__Records for the exercise__:
#####

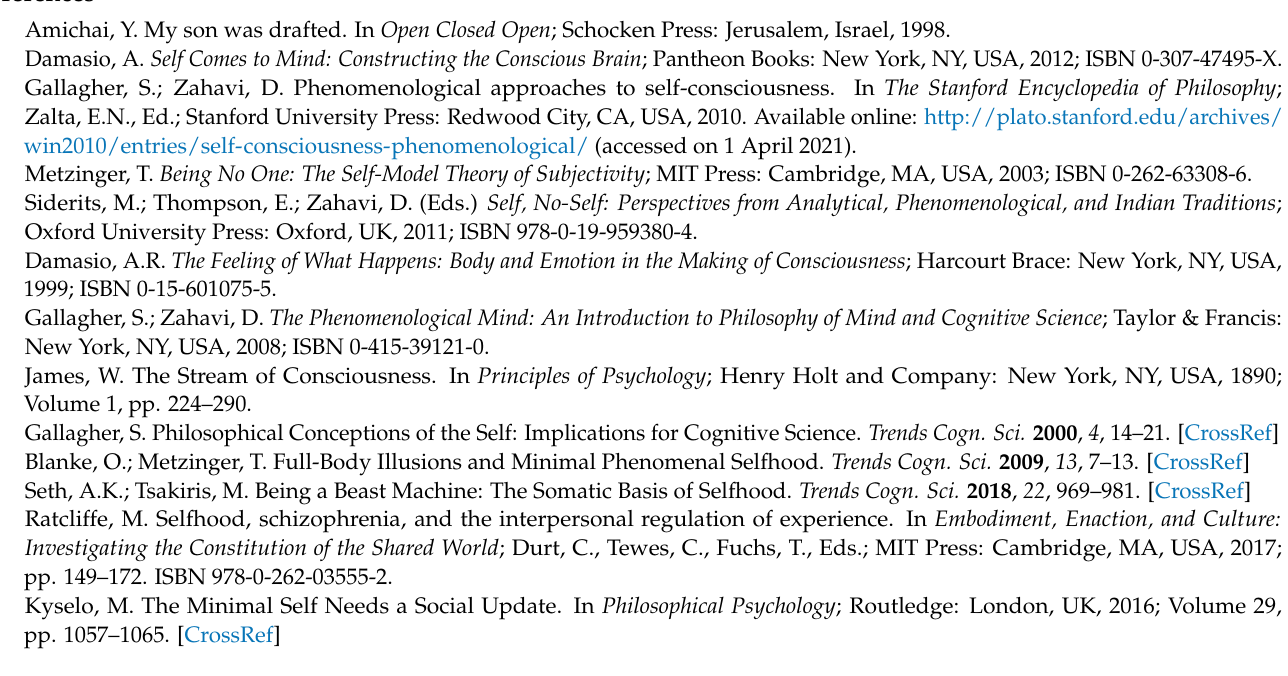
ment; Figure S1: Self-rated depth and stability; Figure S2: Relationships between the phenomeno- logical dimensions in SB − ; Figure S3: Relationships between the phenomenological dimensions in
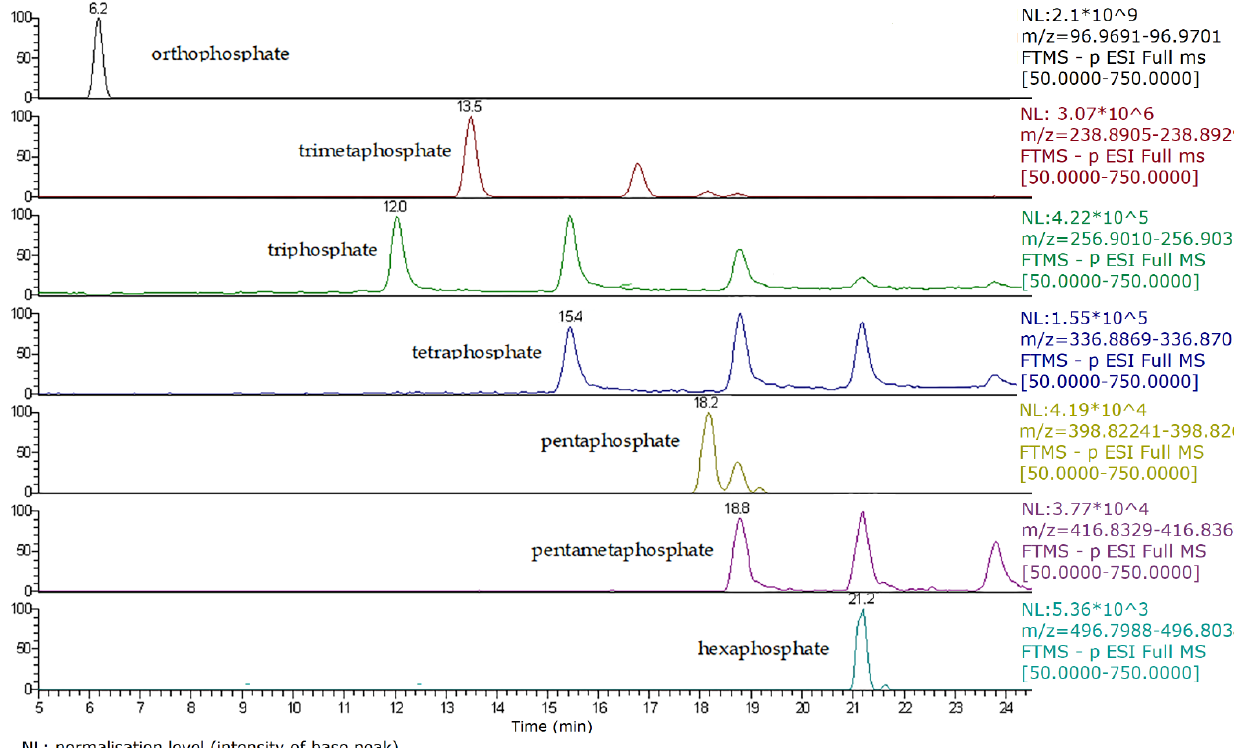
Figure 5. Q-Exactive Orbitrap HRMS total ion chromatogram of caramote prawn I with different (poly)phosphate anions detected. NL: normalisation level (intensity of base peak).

#####

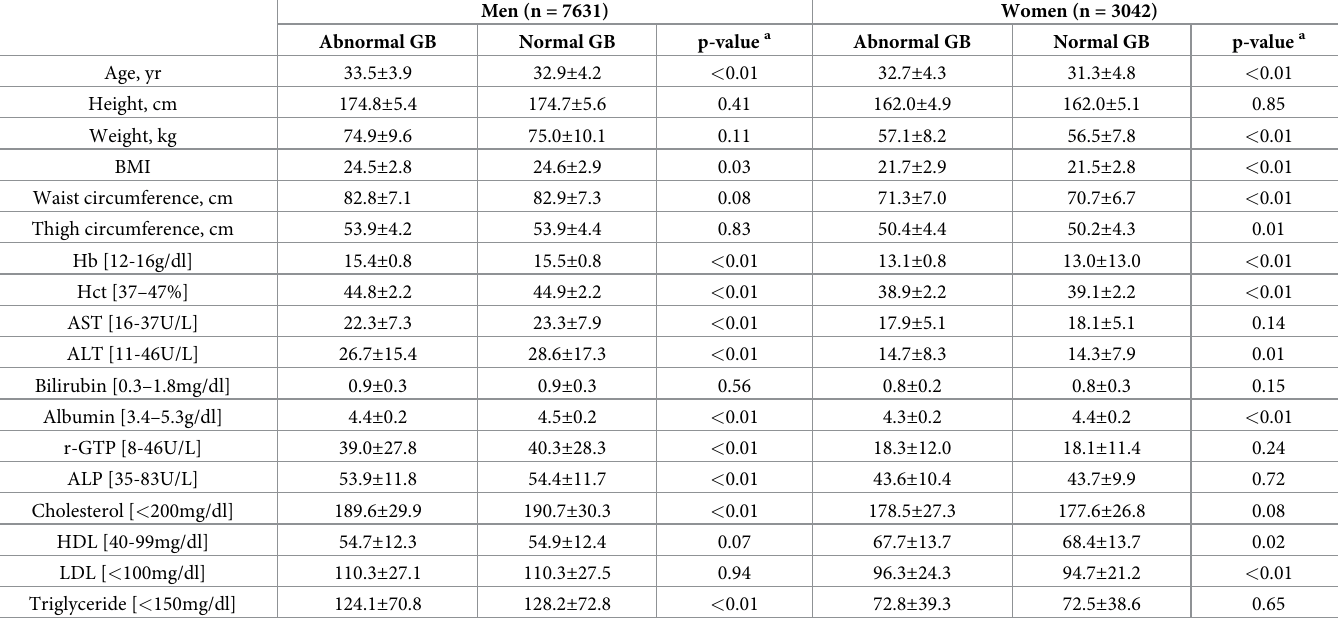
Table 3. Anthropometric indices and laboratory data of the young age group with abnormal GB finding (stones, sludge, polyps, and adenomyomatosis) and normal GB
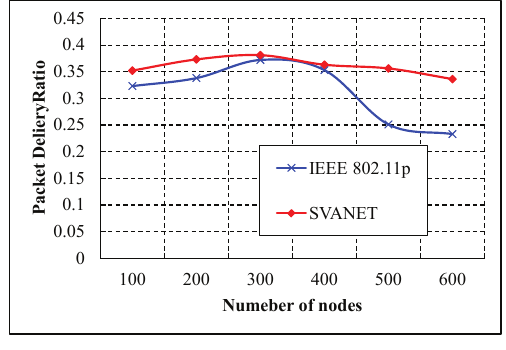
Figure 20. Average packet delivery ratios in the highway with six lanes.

#####

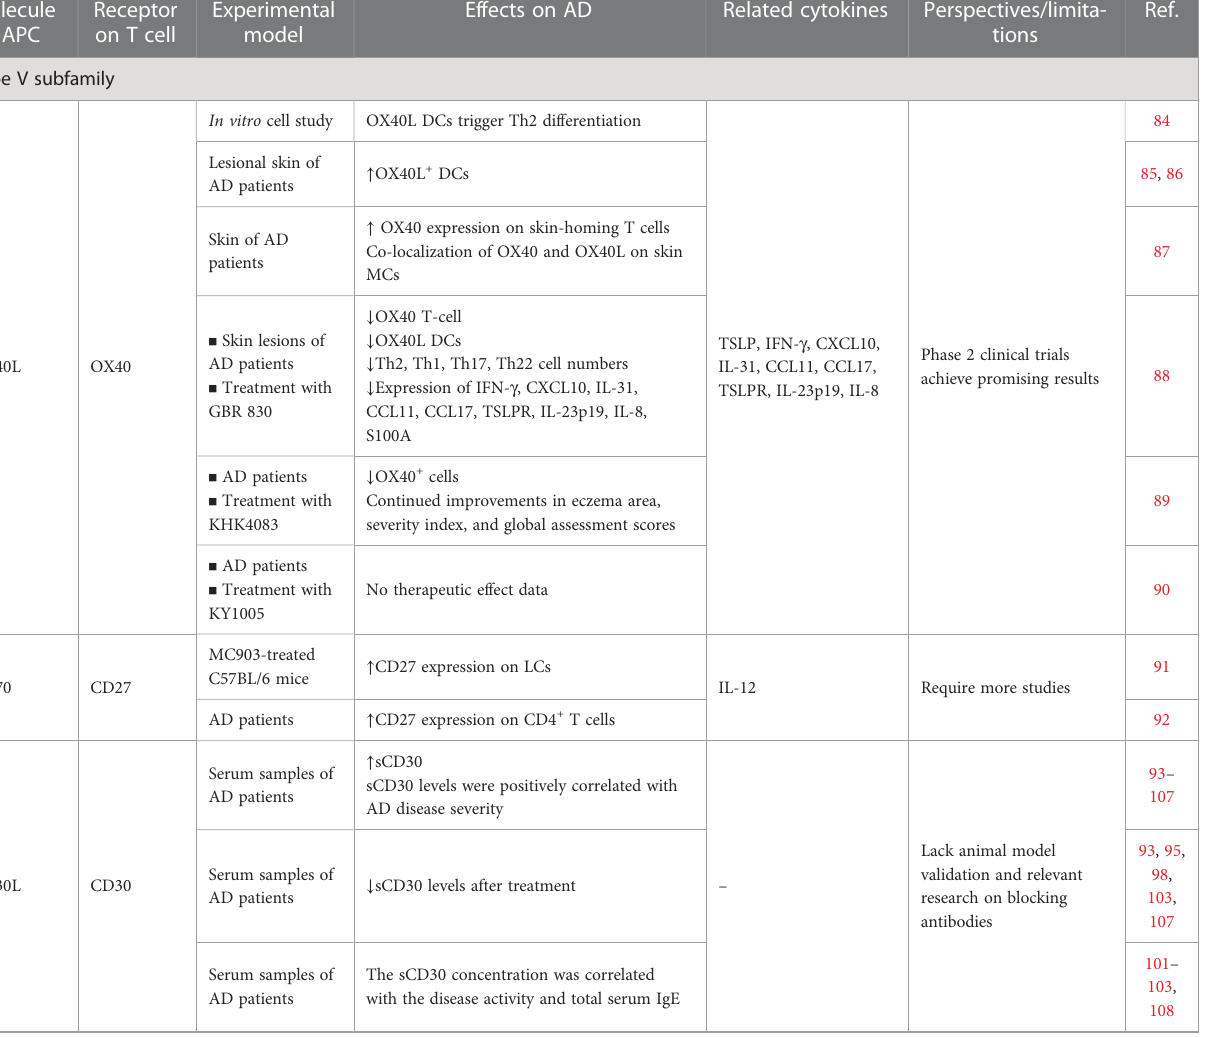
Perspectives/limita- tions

#####

__Goal of the exercise__:
Which lines of the data include the string "with"? Find them and copy each one.

__Solved problem__:
Figure 5. Q-Exactive Orbitrap HRMS total ion chromatogram of caramote prawn I with different (poly)phosphate anions detected. NL: normalisation level (intensity of base peak).
Table 3. Anthropometric indices and laboratory data of the young age group with abnormal GB finding (stones, sludge, polyps, and adenomyomatosis) and normal GB
Figure 20. Average packet delivery ratios in the highway with six lanes.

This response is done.